I suppose you're right, I just assumed from how the question was phrased that there were only two possibilities for real roots ($1$ and $-1$), and this indeed turned out to be the case since there are only two re`als with modulus 1.

But the point stands, I should have been more careful at that stage .

 

[PeroK]

I suppose you're right, I just assumed from how the question was phrased that there were only two possibilities for real roots ($1$ and $-1$), and this indeed turned out to be the case since there are only two re`als with modulus 1.

But the point stands, I should have been more careful at that stage .

There are the degenerate cases where $\lambda = \pm 1$ only. Although these do meet the criteria in each case.

 

[etotheipi]

There are the degenerate cases where $\lambda = \pm 1$ only.

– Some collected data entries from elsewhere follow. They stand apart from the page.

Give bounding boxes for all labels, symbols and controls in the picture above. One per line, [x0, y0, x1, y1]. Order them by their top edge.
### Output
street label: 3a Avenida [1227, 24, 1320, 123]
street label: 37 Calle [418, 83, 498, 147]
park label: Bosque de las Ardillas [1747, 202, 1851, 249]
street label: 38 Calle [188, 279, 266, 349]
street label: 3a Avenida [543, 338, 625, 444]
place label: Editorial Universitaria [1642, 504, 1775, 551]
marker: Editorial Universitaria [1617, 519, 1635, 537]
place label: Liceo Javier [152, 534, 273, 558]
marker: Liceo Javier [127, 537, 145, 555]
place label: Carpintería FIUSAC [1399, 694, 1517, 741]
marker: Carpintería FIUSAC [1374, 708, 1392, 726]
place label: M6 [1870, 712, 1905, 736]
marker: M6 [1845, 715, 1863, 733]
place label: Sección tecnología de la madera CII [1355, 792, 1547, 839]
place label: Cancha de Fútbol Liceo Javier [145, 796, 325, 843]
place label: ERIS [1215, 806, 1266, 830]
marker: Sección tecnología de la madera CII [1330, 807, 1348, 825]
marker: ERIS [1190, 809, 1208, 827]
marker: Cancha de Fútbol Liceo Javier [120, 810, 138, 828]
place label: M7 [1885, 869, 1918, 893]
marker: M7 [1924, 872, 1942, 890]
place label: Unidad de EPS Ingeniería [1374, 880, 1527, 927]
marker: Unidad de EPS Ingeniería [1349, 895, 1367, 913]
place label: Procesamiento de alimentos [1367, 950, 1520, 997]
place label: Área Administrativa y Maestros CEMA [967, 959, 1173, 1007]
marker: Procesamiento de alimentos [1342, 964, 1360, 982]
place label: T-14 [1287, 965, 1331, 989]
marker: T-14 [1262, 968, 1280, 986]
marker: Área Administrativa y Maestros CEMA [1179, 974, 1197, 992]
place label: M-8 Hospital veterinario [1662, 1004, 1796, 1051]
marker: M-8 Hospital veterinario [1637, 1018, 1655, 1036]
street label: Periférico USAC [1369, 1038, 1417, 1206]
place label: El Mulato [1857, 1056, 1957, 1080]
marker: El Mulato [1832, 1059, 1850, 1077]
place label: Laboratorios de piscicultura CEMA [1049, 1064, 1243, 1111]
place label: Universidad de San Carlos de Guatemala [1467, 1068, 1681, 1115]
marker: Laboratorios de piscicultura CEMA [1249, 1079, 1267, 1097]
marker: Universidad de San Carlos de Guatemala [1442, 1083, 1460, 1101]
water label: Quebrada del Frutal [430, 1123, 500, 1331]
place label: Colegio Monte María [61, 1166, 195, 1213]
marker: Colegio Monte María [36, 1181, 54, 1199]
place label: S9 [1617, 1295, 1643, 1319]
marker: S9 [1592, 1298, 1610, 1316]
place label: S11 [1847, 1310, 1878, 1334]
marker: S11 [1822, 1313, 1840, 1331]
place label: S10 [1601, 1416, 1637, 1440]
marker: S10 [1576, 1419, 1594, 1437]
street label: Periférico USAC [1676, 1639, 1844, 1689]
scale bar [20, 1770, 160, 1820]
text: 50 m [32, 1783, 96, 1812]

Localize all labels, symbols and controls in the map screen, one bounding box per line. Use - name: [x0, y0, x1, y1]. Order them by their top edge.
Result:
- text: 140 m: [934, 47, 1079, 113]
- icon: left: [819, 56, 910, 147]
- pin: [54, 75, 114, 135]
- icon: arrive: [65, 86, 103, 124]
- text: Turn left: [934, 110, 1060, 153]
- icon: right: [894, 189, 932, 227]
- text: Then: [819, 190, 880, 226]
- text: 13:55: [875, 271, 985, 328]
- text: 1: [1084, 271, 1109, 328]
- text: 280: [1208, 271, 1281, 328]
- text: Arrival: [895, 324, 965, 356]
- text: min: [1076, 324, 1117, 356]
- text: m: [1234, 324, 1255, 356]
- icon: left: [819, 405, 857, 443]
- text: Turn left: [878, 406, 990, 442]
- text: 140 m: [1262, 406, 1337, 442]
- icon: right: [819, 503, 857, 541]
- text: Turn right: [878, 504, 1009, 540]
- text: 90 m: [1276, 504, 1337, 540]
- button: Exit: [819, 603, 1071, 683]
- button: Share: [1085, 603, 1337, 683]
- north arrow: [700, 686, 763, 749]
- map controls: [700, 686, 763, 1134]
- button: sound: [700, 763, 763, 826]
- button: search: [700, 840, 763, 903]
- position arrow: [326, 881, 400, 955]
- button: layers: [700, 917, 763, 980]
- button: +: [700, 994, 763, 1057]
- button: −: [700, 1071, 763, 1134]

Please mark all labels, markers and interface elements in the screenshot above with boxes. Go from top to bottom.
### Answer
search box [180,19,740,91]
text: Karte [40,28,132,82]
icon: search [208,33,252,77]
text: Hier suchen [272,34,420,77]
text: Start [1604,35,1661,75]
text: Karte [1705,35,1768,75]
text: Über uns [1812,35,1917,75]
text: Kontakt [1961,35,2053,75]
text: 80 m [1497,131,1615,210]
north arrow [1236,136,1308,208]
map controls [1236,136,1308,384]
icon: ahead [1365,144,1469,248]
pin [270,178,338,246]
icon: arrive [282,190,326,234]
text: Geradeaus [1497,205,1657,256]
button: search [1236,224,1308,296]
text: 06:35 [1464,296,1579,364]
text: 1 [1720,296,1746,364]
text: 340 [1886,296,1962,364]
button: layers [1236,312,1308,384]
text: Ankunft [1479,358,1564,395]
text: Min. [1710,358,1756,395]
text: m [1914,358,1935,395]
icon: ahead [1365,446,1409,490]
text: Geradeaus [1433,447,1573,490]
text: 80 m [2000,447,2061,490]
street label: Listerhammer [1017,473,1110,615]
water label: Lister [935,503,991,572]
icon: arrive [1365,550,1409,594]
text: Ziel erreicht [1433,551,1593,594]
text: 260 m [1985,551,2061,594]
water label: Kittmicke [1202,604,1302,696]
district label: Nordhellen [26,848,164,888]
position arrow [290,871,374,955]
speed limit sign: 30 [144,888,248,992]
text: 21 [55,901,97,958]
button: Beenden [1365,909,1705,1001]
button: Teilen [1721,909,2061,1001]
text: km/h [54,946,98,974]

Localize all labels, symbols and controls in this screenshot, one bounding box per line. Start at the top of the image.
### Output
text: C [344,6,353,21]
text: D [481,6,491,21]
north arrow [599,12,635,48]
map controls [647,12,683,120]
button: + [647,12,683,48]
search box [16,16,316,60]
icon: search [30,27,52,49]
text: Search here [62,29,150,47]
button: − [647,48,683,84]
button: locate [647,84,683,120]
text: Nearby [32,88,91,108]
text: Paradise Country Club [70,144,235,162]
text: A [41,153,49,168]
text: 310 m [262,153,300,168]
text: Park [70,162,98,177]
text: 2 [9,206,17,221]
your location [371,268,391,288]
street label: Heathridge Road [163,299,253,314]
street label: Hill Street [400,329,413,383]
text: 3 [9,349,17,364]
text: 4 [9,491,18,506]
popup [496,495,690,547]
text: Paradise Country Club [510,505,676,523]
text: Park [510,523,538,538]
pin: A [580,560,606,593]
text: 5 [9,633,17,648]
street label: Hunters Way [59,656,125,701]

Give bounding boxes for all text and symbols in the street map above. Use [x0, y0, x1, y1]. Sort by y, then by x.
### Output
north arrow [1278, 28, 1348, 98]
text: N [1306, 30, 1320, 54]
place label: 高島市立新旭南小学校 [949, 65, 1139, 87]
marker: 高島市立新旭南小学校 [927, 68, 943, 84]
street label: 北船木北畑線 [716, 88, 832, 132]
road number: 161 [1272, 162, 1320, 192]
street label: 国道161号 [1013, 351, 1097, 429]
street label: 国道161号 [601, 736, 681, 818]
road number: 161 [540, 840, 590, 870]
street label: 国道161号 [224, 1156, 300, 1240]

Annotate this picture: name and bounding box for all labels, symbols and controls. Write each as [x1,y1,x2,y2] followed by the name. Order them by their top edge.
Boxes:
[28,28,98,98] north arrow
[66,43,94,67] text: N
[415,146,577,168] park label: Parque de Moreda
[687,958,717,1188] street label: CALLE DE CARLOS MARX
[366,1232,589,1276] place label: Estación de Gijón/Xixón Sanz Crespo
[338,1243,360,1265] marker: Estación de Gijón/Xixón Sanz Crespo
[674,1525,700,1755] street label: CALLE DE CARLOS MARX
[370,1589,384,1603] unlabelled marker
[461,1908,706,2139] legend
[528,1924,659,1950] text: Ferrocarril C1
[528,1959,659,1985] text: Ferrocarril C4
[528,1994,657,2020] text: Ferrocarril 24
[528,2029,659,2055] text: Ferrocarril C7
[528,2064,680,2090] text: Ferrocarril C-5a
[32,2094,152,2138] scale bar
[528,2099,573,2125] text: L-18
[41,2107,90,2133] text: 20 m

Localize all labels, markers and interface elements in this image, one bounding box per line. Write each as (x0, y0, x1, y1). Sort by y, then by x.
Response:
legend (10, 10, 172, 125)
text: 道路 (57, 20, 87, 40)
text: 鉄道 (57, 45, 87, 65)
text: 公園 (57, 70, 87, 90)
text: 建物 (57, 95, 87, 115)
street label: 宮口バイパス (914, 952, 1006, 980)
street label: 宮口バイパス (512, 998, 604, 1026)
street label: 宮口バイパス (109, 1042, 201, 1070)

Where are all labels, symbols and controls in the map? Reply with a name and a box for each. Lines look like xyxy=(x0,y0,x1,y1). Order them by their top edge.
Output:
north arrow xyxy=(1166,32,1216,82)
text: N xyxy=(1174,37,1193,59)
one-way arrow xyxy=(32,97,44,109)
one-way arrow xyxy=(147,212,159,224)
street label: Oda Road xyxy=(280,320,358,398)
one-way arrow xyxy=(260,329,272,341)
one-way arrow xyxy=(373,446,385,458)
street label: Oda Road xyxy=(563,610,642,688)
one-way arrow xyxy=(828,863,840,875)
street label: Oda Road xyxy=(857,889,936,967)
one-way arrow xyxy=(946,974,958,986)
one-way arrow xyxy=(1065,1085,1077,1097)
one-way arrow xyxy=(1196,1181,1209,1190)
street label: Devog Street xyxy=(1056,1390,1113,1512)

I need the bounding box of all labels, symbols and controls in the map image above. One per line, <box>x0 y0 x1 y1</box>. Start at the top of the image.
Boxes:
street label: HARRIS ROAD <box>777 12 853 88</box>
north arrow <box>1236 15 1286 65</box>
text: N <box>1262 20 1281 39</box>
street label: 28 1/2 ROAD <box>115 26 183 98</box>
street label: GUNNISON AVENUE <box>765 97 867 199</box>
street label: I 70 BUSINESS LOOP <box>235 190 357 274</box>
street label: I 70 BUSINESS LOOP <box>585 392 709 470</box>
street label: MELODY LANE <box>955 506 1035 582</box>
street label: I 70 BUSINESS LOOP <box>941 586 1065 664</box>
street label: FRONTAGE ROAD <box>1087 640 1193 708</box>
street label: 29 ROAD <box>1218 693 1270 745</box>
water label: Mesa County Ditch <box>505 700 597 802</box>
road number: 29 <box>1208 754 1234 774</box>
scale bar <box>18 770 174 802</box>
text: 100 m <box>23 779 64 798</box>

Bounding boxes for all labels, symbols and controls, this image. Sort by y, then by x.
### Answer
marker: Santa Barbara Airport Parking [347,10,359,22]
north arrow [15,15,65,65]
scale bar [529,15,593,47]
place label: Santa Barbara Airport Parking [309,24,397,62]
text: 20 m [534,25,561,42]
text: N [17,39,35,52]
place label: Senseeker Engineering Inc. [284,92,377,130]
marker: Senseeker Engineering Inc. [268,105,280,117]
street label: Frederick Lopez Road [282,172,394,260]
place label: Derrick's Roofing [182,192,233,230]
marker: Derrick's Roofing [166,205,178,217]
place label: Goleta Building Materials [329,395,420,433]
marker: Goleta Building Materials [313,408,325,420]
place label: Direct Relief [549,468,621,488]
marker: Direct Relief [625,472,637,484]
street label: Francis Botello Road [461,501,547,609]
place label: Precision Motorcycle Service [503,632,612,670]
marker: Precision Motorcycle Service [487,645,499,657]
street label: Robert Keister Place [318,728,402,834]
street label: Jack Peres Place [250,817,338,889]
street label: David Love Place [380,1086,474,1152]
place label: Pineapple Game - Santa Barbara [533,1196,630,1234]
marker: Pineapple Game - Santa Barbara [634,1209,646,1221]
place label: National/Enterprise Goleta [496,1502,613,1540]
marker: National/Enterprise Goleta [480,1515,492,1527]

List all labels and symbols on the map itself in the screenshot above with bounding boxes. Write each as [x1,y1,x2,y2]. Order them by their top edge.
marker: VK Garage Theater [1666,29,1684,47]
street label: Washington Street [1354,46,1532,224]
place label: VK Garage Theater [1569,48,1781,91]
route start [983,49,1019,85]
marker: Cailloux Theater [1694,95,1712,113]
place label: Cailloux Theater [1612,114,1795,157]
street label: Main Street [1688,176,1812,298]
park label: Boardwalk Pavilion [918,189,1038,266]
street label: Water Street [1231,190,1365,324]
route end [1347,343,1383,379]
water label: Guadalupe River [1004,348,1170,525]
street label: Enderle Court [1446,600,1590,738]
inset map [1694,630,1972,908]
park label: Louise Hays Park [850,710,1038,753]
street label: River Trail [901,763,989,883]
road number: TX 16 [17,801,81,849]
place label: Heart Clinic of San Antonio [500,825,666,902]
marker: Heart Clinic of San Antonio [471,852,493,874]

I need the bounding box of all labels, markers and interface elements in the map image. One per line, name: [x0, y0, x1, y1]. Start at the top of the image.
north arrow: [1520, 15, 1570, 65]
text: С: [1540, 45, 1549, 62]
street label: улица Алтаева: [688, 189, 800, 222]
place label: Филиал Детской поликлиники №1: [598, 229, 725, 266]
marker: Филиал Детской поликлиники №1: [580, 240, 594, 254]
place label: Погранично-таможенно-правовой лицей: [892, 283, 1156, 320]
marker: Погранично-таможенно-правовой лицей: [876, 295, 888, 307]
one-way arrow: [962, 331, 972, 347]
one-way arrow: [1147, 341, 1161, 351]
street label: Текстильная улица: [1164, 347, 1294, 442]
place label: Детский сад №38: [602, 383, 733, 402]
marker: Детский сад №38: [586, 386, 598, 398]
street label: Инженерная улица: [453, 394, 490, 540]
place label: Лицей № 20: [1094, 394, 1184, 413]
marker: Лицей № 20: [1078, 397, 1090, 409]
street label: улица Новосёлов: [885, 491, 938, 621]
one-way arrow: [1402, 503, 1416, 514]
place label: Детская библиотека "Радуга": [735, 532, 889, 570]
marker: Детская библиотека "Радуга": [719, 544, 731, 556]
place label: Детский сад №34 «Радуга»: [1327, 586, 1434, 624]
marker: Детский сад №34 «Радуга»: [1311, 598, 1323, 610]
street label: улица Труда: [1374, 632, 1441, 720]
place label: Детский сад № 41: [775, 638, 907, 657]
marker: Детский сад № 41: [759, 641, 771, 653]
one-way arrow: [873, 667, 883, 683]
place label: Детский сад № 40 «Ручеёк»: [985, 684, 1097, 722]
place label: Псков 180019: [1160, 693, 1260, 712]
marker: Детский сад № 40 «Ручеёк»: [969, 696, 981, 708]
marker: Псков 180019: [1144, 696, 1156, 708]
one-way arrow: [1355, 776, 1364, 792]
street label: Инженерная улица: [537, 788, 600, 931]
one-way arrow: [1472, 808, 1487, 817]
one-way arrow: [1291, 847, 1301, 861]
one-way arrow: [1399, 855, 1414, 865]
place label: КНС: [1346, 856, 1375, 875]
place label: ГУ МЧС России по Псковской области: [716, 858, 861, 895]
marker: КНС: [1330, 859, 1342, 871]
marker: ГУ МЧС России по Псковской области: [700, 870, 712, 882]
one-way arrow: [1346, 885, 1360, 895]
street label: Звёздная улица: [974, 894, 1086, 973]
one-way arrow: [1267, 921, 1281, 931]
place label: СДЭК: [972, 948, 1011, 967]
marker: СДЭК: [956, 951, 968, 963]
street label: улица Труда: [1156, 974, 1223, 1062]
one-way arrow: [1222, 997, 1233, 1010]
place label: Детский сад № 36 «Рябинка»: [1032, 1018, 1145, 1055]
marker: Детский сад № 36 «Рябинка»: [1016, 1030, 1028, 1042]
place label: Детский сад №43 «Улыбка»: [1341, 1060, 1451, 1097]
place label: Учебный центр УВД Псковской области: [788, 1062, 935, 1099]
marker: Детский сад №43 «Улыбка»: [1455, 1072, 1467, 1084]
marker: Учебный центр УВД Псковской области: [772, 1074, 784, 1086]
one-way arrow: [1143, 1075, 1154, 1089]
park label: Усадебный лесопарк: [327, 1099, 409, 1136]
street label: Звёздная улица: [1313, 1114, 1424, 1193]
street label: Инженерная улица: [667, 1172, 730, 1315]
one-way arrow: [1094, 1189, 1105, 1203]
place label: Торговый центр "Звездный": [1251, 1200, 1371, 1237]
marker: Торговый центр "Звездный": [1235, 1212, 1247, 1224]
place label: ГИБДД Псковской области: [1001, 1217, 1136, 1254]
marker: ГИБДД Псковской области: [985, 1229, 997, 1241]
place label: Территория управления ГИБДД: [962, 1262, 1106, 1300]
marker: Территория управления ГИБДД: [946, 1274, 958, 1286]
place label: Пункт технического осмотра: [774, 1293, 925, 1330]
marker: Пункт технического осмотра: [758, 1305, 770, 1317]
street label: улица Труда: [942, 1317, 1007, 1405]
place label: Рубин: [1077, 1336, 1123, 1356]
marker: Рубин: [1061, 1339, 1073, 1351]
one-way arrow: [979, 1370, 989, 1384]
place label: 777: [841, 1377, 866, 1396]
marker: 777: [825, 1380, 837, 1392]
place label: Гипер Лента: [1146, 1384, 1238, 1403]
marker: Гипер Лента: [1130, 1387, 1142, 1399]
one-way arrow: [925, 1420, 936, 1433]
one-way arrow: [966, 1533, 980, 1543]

Oh, do you mean if we got something like $\alpha = \pi$ or $\alpha = 0$ so that we would indeed have three real roots, which might be $(\lambda_1, \lambda_2, \lambda_3) = (1,1,1), (1,1,-1), (1,-1,-1), (-1,-1,-1)$. Hadn't thought of that either!

 

[PeroK]

Oh, do you mean if we got something like $\alpha = \pi$ or $\alpha = 0$ so that we would indeed have three real roots, which might be $(\lambda_1, \lambda_2, \lambda_3) = (1,1,1), (1,1,-1), (1,-1,-1), (-1,-1,-1)$. Hadn't thought of that either!

I didn't think of the degenerate cases, but yes you can make it work like that for those as well.

 

[StoneTemplePython]

There are the degenerate cases where $\lambda = \pm 1$ only. Although these do meet the criteria in each case.

These occur iff the real orthogonal matrix is symmetric. I don't really view involutions as "degenerate" though. In fact involutions are quite nice.